Em diversas oportunidades, o Professor Veríssimo Serrão teve o ensejo de afirmar a sua admiração por algumas figuras de Santarém, nomeadamente Celestino Graça, Dr. Virgílio Arruda, Dr. Joaquim Gonçalves Isabelinha, Eng.º Edmundo Vaz Mourão, Dr. José Manuel Nogueira Gonçalves e João Gomes Moreira, para além de marcar presença assídua nos Convívios anuais dos Antigos Alunos do Liceu Nacional de Santarém, onde se reencontrava com alguns dos seus Amigos de todos os tempos e de todas as circunstâncias.

O Prof. Veríssimo Serrão não cultivava amizades por quaisquer interesses colaterais ou oportunistas, bem pelo contrário, fazendo questão de estar mais próximo dos seus Amigos quando estes, por qualquer razão, atravessavam períodos de algum desconforto ou constrangimento. Disso, constitui prova evidente a relação de amizade que preservou com o Prof. Marcello Caetano, mesmo após o seu forçado exílio no Brasil, o que deu origem à publicação de dois interessantes livros onde revelou a frequente troca de correspondência entre si. Amizade e admiração a toda a prova, mesmo em tempos em que era mais cómodo o afastamento ou o silêncio. Mas, tais atitudes desonrosas não eram apanágio do nosso querido Professor, pelo que o nosso respeito e admiração sempre medraram com esse fermento único da Amizade.

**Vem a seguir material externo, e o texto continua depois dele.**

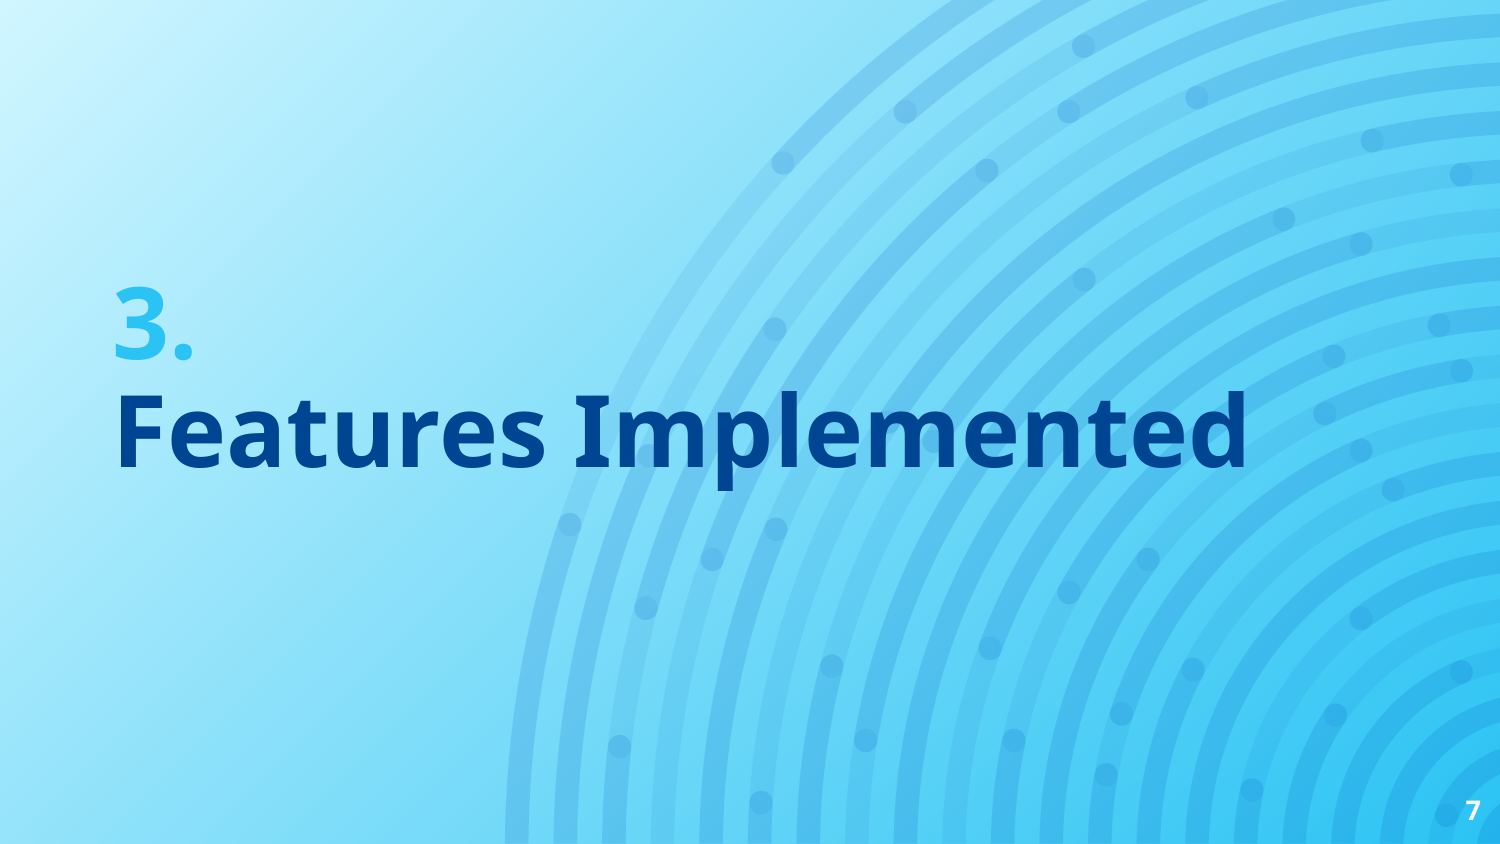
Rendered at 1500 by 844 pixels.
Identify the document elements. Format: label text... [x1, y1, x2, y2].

slide_number ‹#› [1391, 779, 1482, 844]
title 3. Features Implemented [112, 273, 1388, 489]
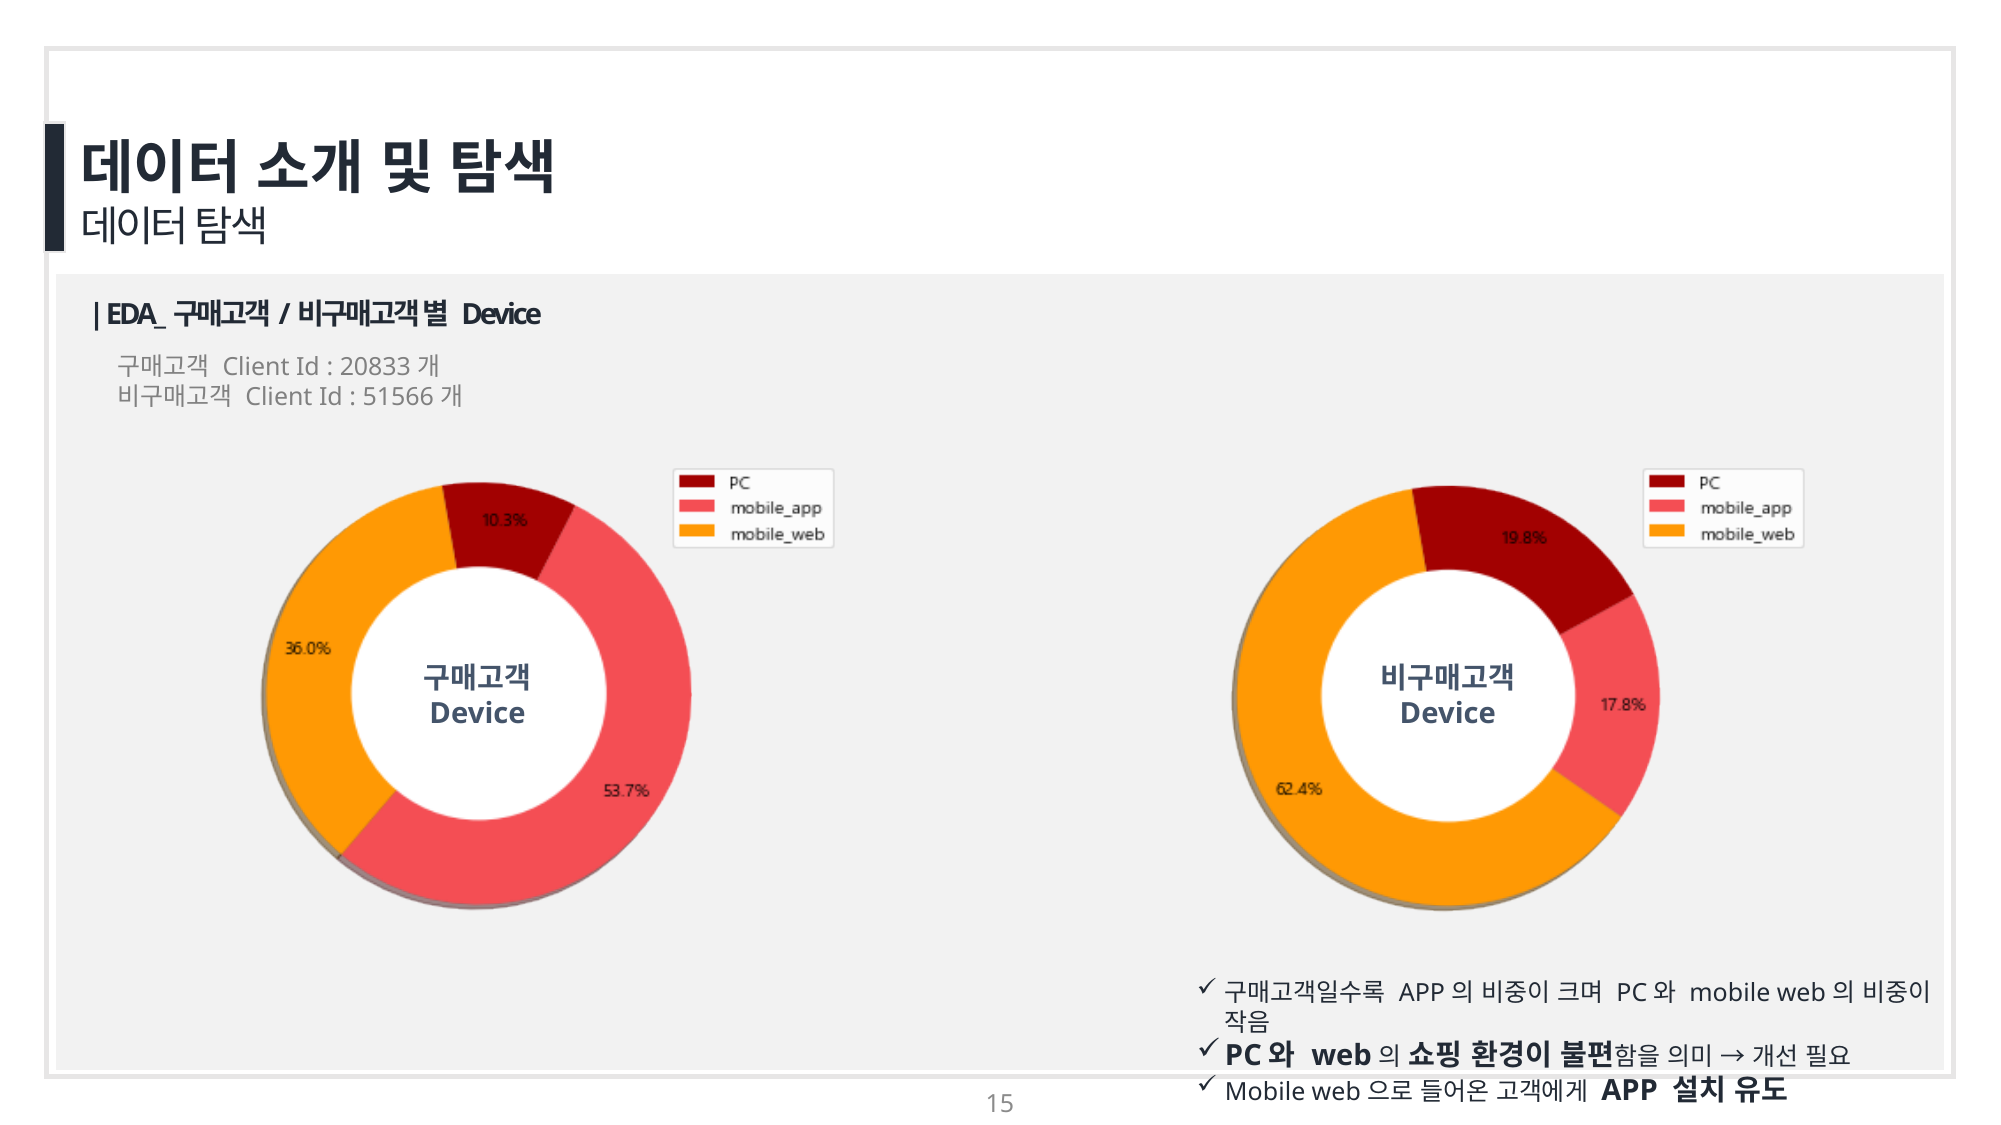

Parabéns, Prof. Joaquim Veríssimo Serrão! Muito Obrigado por tudo quanto nos legou, desde o magnífico espólio cultural que constitui o seu Centro de Investigação, à sua extensa e prestigiada bibliografia, testemunhos de uma vida inteira de trabalho de pesquisa imaculada, como os exemplos de uma cidadania maior e inquestionável, onde os afectos sempre estiveram presentes.